He introduced the term Computational Neuroscience through the organization of a conference with this title which took place in Carmel California in 1985, under the sponsorship of the Systems Development Foundation. Encouraged by program director Charles Smith, this conference, whose proceedings were later published by MIT Press(1990), provided a summary of progress in the related fields which were till then referred to as neural networks, neural modeling, brain theory, theoretical neuroscience and a variety of other terms. Organizing these fields along the dimensions of spatial and temporal measurement, the conference, and its later publication in book form, introduced the use of the term "Computational Neuroscience". In the subsequent decades, dozens of University Departments and Programs have adopted this umbrella title.

He founded Vision Applications, Inc. in 1990, with support from the Defense Advanced Research Projects Agency (DARPA), for the purpose of developing actuators, sensors and algorithms for miniaturized space-variant vision systems. Patents developed at Vision Applications included a novel spherically actuated motor [1], a CMOS VLSI log-plar sensor prototype [2] and algorithms for real-time synthesis of space-variant images [3].

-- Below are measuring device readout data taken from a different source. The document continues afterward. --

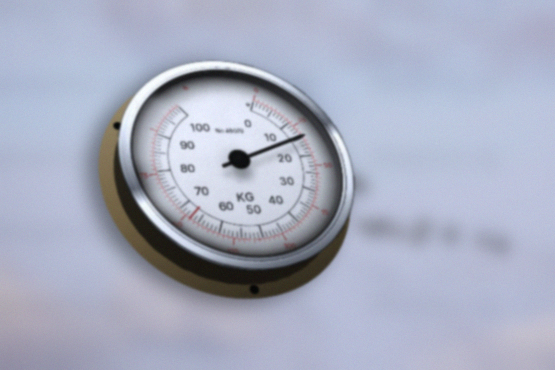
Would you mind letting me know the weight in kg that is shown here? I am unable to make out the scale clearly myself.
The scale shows 15 kg
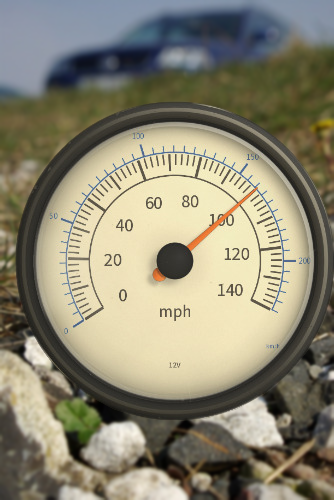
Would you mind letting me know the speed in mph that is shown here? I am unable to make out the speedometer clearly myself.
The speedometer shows 100 mph
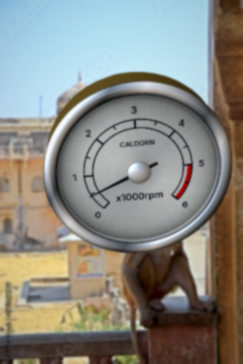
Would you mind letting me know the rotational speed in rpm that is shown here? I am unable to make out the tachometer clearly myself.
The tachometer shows 500 rpm
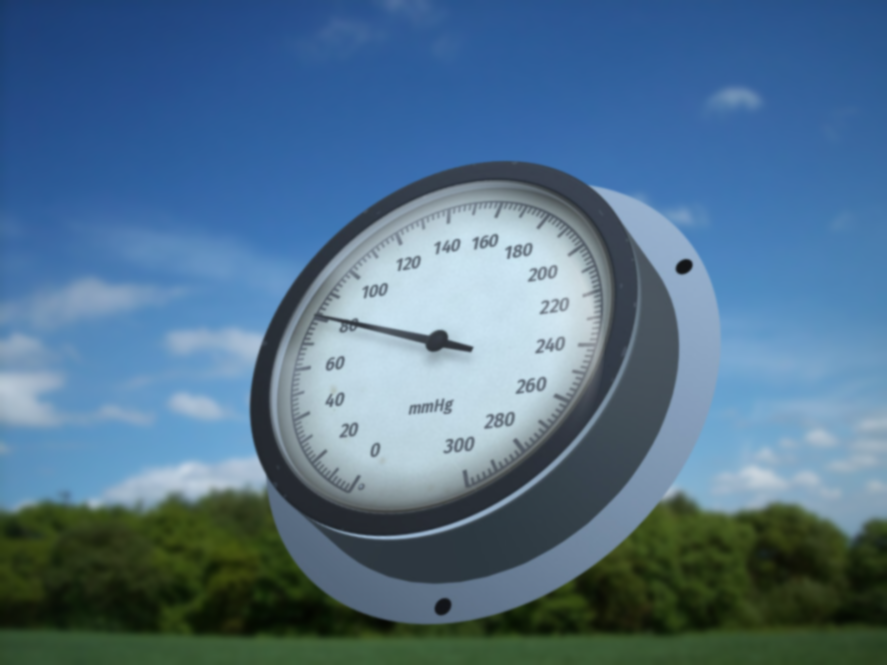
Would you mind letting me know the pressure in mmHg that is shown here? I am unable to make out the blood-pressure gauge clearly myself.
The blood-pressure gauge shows 80 mmHg
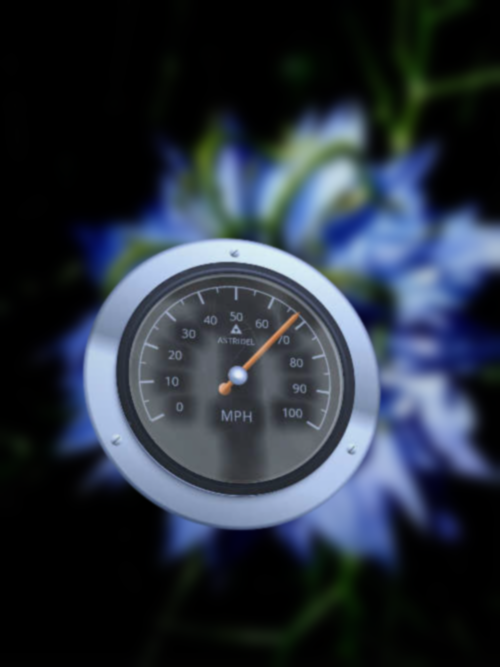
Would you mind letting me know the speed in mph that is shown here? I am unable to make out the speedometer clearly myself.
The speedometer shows 67.5 mph
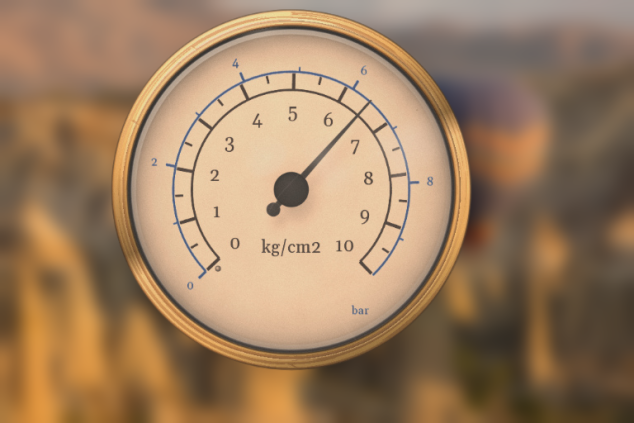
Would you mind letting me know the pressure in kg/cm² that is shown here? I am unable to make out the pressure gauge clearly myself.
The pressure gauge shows 6.5 kg/cm²
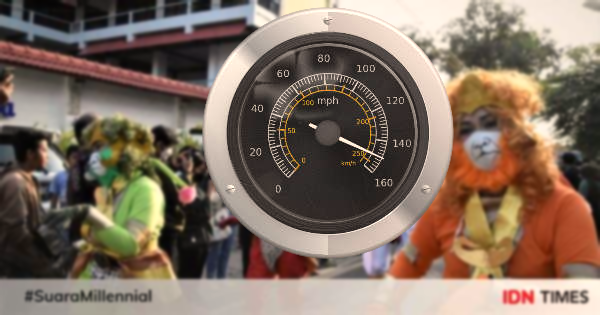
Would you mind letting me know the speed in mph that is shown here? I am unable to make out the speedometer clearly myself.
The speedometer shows 150 mph
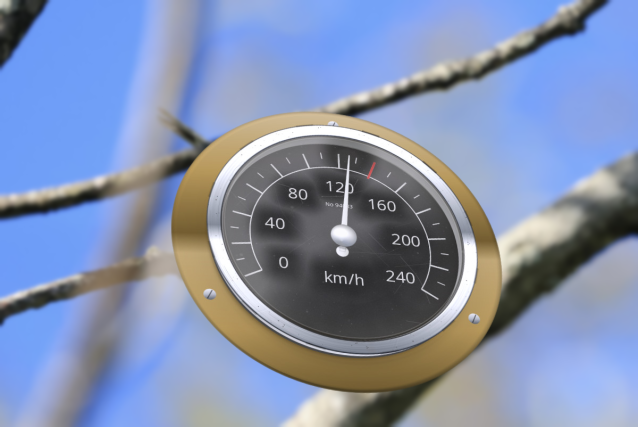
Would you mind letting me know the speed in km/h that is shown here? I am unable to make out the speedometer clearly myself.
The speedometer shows 125 km/h
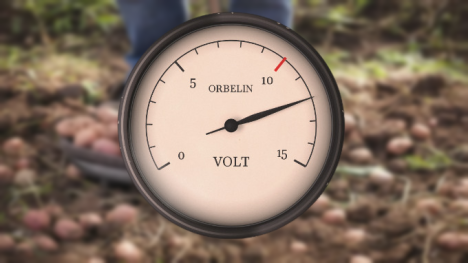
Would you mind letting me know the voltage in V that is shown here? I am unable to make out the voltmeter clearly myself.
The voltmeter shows 12 V
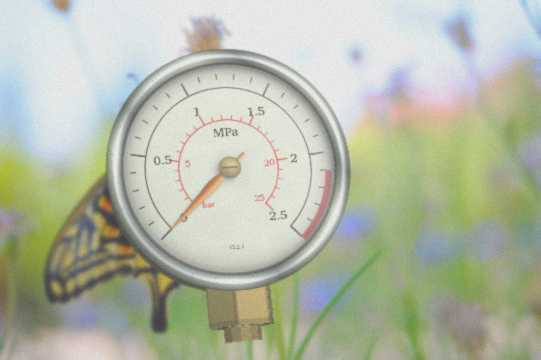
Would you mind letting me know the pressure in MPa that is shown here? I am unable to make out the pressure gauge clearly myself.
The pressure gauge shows 0 MPa
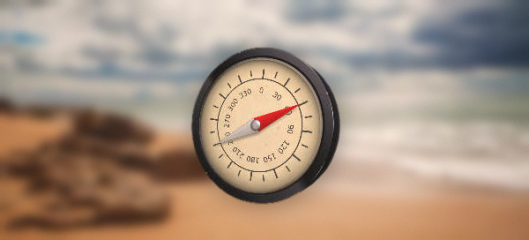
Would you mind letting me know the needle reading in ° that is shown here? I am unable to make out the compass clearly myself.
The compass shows 60 °
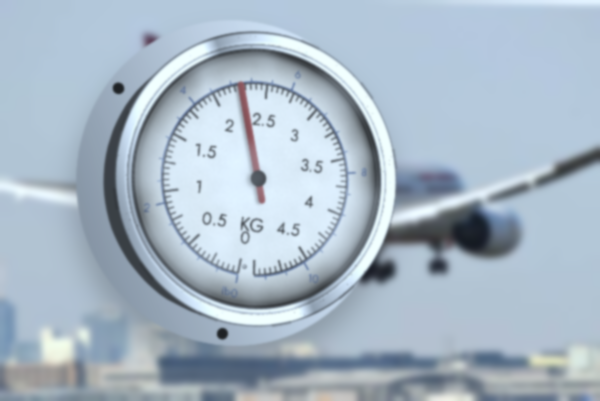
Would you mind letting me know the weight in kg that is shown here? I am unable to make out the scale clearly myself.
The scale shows 2.25 kg
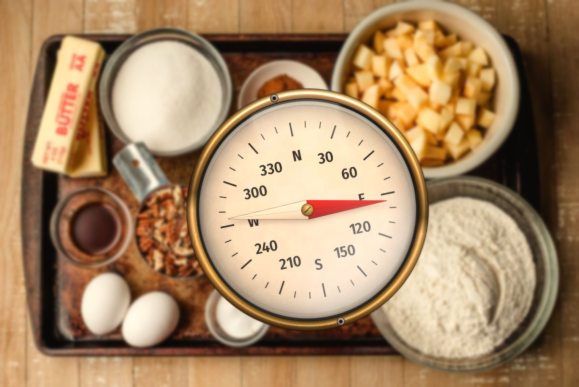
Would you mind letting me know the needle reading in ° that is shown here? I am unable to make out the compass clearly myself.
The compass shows 95 °
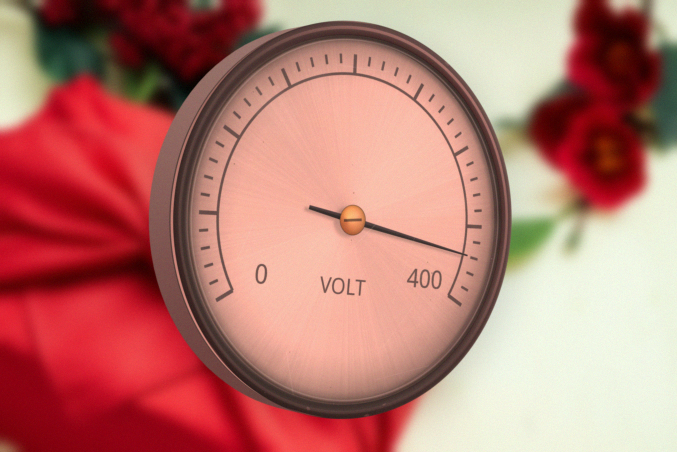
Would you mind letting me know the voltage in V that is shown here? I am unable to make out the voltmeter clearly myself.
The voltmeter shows 370 V
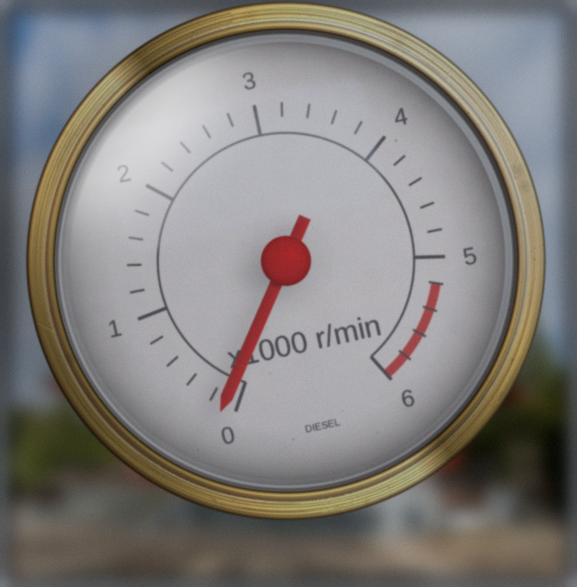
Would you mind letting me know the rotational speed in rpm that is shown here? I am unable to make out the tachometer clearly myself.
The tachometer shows 100 rpm
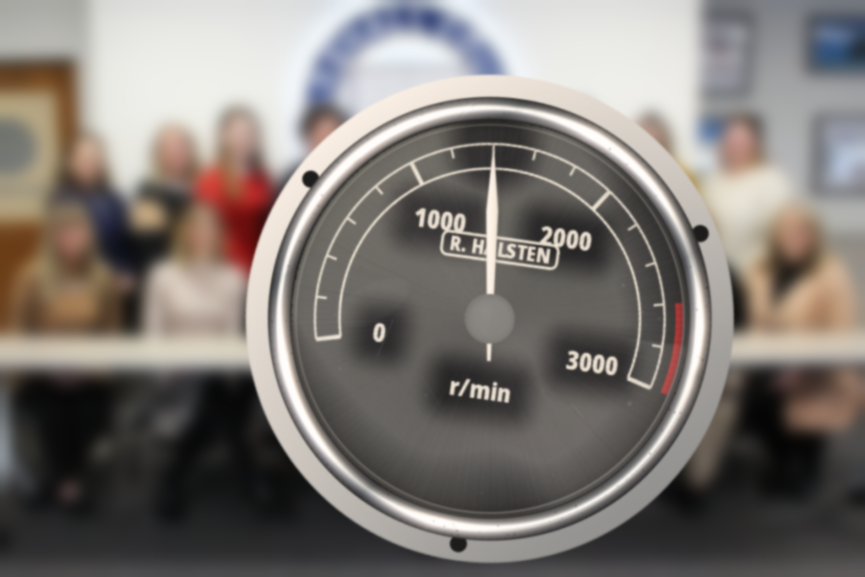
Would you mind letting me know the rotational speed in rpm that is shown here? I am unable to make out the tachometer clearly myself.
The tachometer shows 1400 rpm
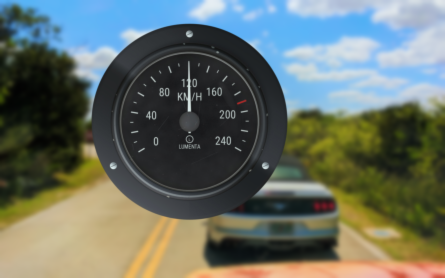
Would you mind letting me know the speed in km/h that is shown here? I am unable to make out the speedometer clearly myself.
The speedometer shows 120 km/h
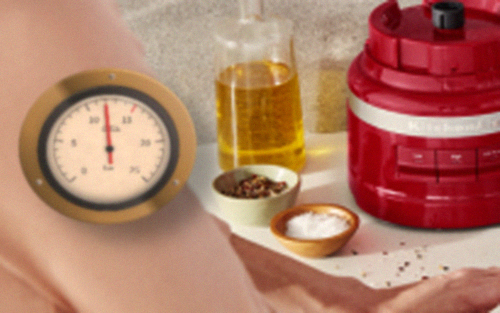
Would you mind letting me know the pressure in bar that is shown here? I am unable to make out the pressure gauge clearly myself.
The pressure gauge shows 12 bar
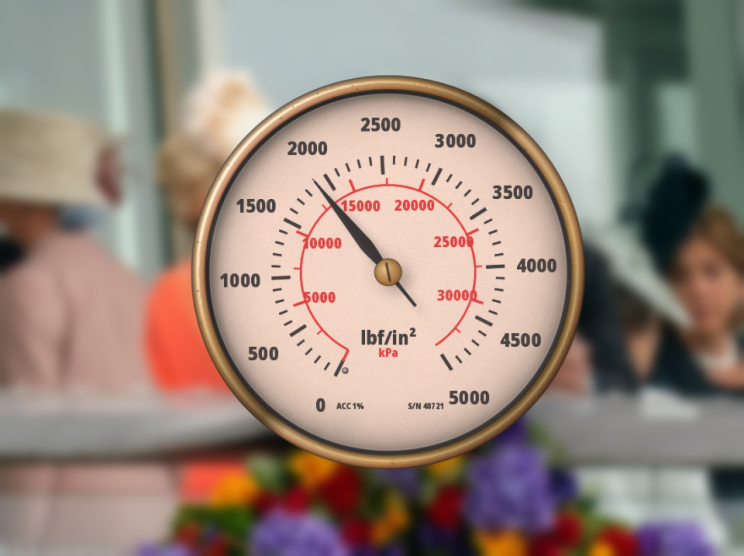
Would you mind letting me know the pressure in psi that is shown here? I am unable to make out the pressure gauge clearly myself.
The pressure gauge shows 1900 psi
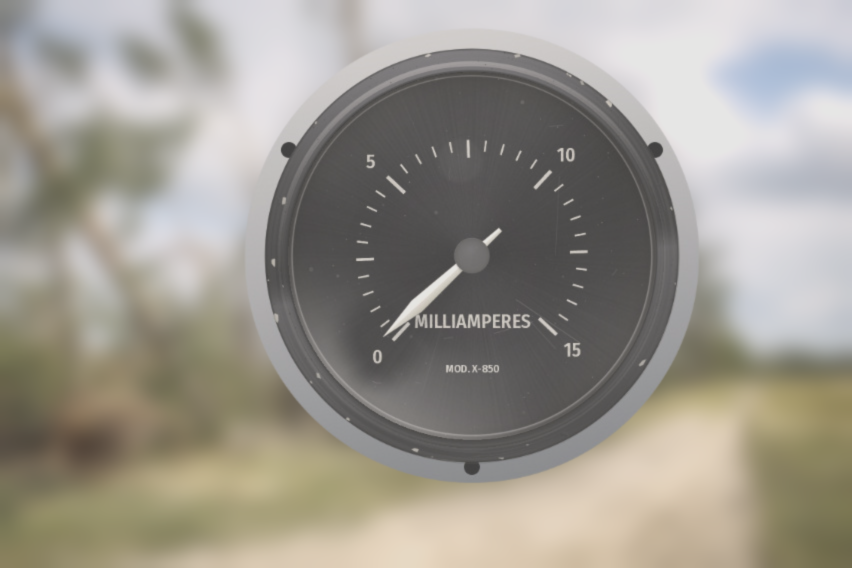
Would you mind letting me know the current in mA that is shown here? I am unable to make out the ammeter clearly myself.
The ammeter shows 0.25 mA
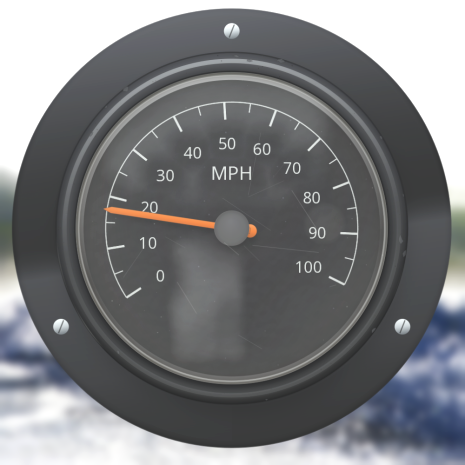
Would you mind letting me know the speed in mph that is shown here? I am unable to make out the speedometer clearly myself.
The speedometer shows 17.5 mph
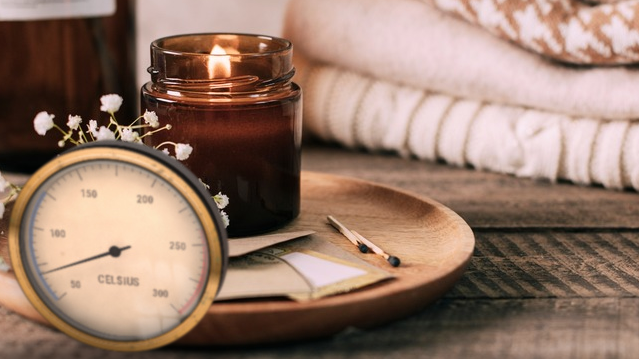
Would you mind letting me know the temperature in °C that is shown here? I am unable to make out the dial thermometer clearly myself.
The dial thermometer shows 70 °C
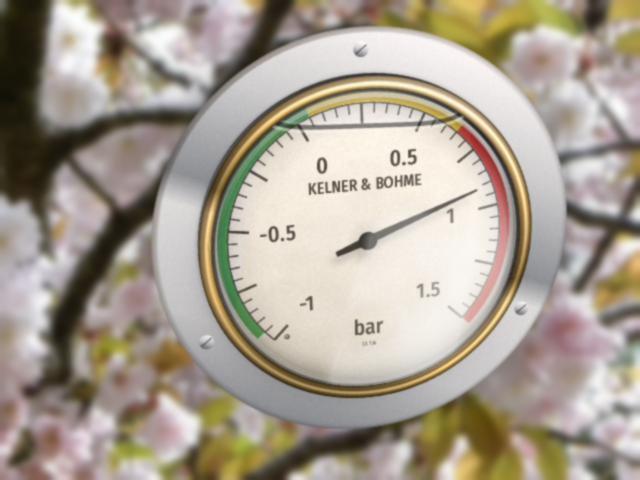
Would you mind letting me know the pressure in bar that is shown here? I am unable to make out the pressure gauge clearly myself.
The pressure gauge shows 0.9 bar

This work culminated in the construction of a miniature autonomous vehicle which was the first vehicle to drive, unassisted by human backup, on the streets of Boston (1992) [4].

Although it has been known since the turn of the century that the visual image recorded by the retina is relayed to visual cortex in the form of an orderly two dimensional pattern of neural firing (visuotopy, topographic mapping, retinotopy), the first two dimensional mathematical description of this mapping in primates was provided by Schwartz in 1976 [5] and 1977 [6], and together with collaborators Al Wolf and Dave Christman he provided the first direct visualization of human cortical retinotopy via positron tomography [7].